## [SUPPLIED TEXT]
---
Energy harvesting technology allows IoT devices to work without a battery or wired power supply by capturing radio waves and converting them to the small amount of electricity these devices need to operate.

“Energy harvesting technologies are finding valuable opportunities in emerging IoT applications,” says George Brocklehurst, a research vice president at market research firm Gartner. “Combining energy harvesting with ultra-low-power semiconductor chips is enabling new IoT use-case possibilities.”

In terms of power consumption, low-power microcontrollers (MCUs) can range from requiring milliwatts of electricity down to just tens of microwatts, according to Brocklehurst. “The IoT space is so diverse and use-cases so fragmented, there is a massive sliding scale here for the electronics that support it,” he says.

Aside from radio waves, energy can be harvested from other sources, including temperature differentials, vibrations, and the light of the sun, Brocklehurst says.

Others are also researching various use-cases for battery-free IoT devices, with the goal of protecting the environment.

“We want to use computing devices that can harvest energy from their environment,” says Brandon Lucia, an associate professor of electrical and computer engineering at Carnegie Mellon University. Solar panels are the simplest example of this, he says.
---
Transcribed page text
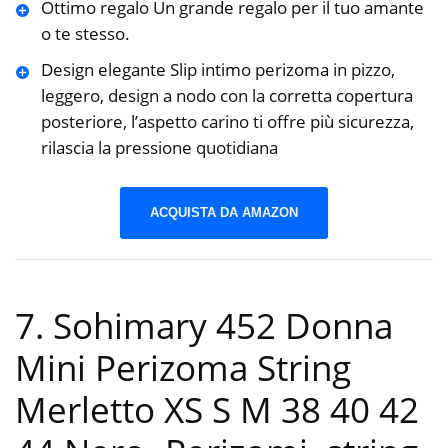
Ottimo regalo Un grande regalo per il tuo amante
o te stesso.
Design elegante Slip intimo perizoma in pizzo,
leggero, design a nodo con la corretta copertura
posteriore, l’aspetto carino ti offre più sicurezza,
rilascia la pressione quotidiana
ACQUISTA DA AMAZON
7. Sohimary 452 Donna
Mini Perizoma String
Merletto XS S M 38 40 42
---
## [PROBLEM SET]
A. Repeat the energy harvesting passage word for word, beginning at the words "Aside from radio" and stopping after "protecting the environment.".
B. In the energy harvesting passage, what does Brandon Lucia name as the simplest example of devices that harvest energy from their environment?
C. How might the energy harvesting passage go on? Write the next part, starting after its last sentence.
The data here was drawn from a separate source.

## [ANSWERS BY ITEM NUMBER]
A.
Aside from radio waves, energy can be harvested from other sources, including temperature differentials, vibrations, and the light of the sun, Brocklehurst says.

Others are also researching various use-cases for battery-free IoT devices, with the goal of protecting the environment.

B. Solar panels.

C.
Energy harvesting also may be done by attaching an antenna to a device and building a circuit that will store energy from radio waves, he says. However, it takes a long time to store an appreciable amount of energy through the harvesting of radio waves on a device, because radio sources tend to be low-powered, he says. “An appreciable amount here is the amount needed to run [a machine learning] image processing computation on a single image,” he explains.

Lucia’s lab at CMU recently developed “intermittent computing” platforms that harvest energy and are designed to operate correctly even if there’s a power failure or power is not continuously available, Lucia says. The goal is to process sensor data or do machine learning in a battery-less IoT device.

“Intermittent computing is important for correct battery-less operation because if power quits in the middle of an operation, that leads to big problems in typical software,” he explains. For example, when a device is restarted, the system might be confused. “You forget partially computed things, so it’s bookkeeping; how to make sure software is operating correctly even when power is interrupted,” Lucia says.

In addition to the intermittent computing model, Lucia’s lab has developed a self-powered energy harvesting IoT camera system called Camaroptera, named after a builder bird that collects things from its environment.

The Camaroptera is an inexpensive visual computing device comparable to the size of two standard dice, Lucia says. It has a camera, a long-range radio, and an energy-harvesting computer system attached. It takes pictures, and when an image is pulled off the camera, it can process it with machine learning without having to send it to cloud or the edge to do any offloaded processing, he says.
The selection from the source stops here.